On Tue, Oct 27, 2015 at 03:24:49PM -0700, Junio C Hamano wrote:
> David Aguilar <dav...@gmail.com> writes:
> 
> > difftool's dir-diff should never reuse a symlink, regardless of
> > what it points to.  Tighten use_wt_file() so that it rejects all
> > symlinks.
> >
> > Helped-by: Junio C Hamano <gits...@pobox.com>
> > Signed-off-by: David Aguilar <dav...@gmail.com>
> > ---
> 
> Sorry.  I do recall saying "it is wrong to feed the contents of a
> file that a symlink points at to hash-object" but other than that,
> I completely lost track.
> 
> What purpose does this function play in its callchain?  What does
> its caller wants it to compute?  Is use of the entity in the working
> tree completely optional?  Would the caller happily produce correct
> result even if we changed this function to unconditionally return
> ($use=0, $wt_sha1='0'x40) regardless of the result of lstat(2) on
> "$workdir/$file"?
> 
> The conclusion of the thought process that starts from "it is wrong
> to feed the contents of a file that a symlink points at to
> hash-object" may not be "so let's return $use=0 for all symlinks",
> which is this patch.

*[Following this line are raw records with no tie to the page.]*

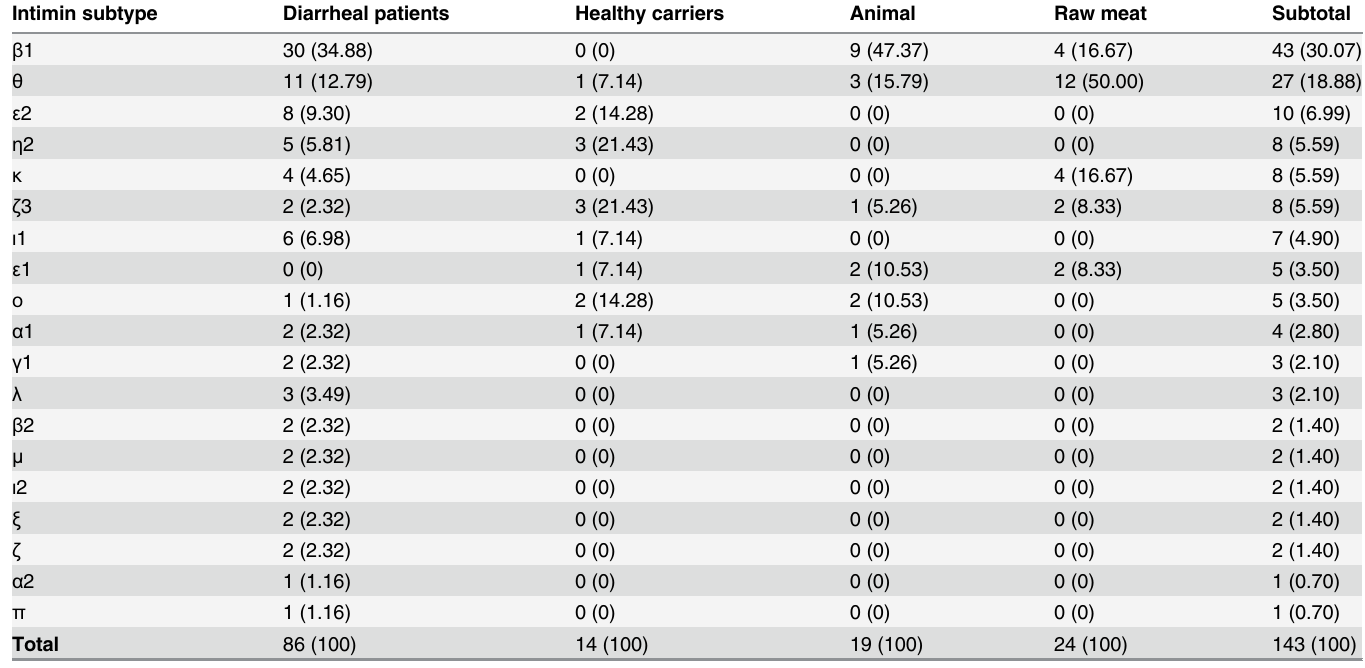
Table 1. Intimin subtypes of atypical EPEC strains isolated from diarrheal patients, healthy carriers, animals, and raw meats a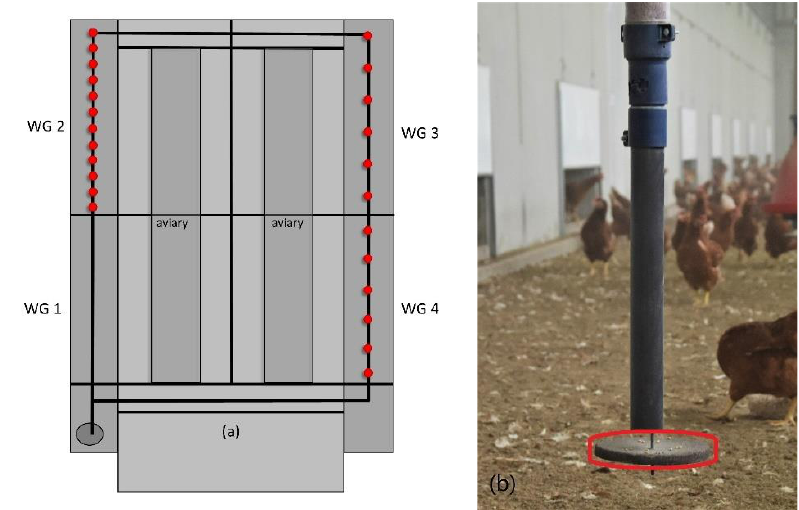
Figure 1. ( a ) Scheme of the henhouse and winter gardens (WGs 1–4) with the downpipes with pecking plates indicated with red dots; ( b ) photograph of the enrichment device with the pecking plate circled in red (photo: A. Riedel). Adapted from [25].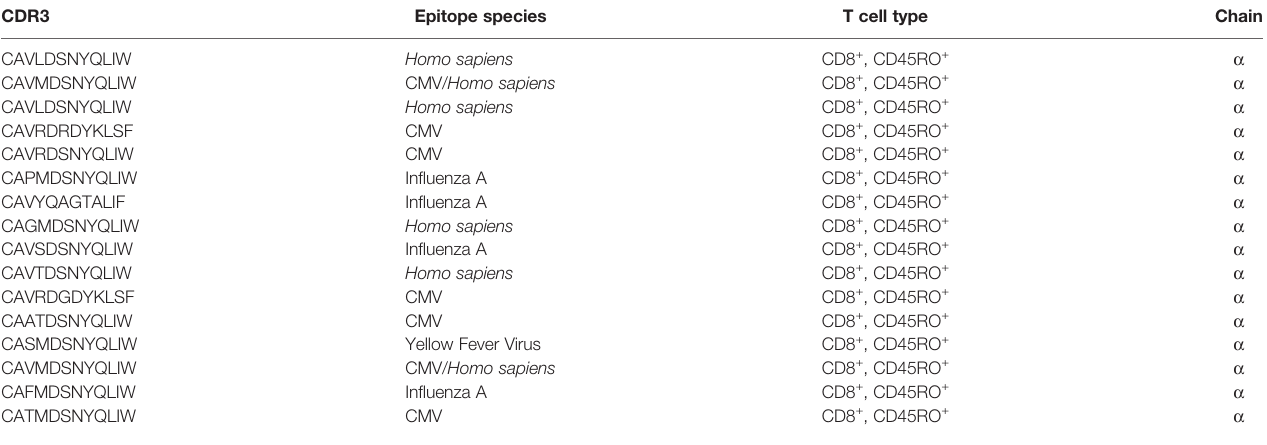
TABLE 2 | VDJ database annotated CDR3s from memory CD8 + T cells shared between all four PTI patients CDR3 Epitope species T cell type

Depending on what its caller wants it to
> compute, the right conclusion may be "we need to call hash-object
> correctly by first running readlink and then feeding the result to
> it".
> 
> And if the answer is "the caller wants us to compute the hash for a
> symbolic link and say $use=1", then we would instead need to do
> an equivalent of
> 
>       wt_sha1=$(readlink "$workdir/$file" | hash-object --stdin)
> 
> I cannot quite tell which from the patch and explanation.
> 
> Perhaps an additional test or two would help illustrate what issues
> are being addressed better?
> 
> Thanks.

Right.  At first I thought I could revise the commit message to
make it clearer that we simply want to skip all symlinks, since
it never makes sense to reuse a worktree symlinks, but looking
at the tests and implementation makes me realize that it's not
that simple.

This is going to take a bit more time to get right.  John, I was
hoping you'd be able to take a look -- I'm playing catch-up too.
When it was first reported I let it sit for a while in hopes
that the original author would pickup the issue, but months
passed and I figured I'd take a stab at helping the user out.

Anyways, it'll take me a bit more time to understand the code
and work out a sensible solution.  My gut feeling is that we
should adjust the dir-diff feature so that it ignores all
symlinks.  That seems like a simple answer since we're deciding
to skip that chunk of complexity.

John, do you have any thoughts on how we can best handle this?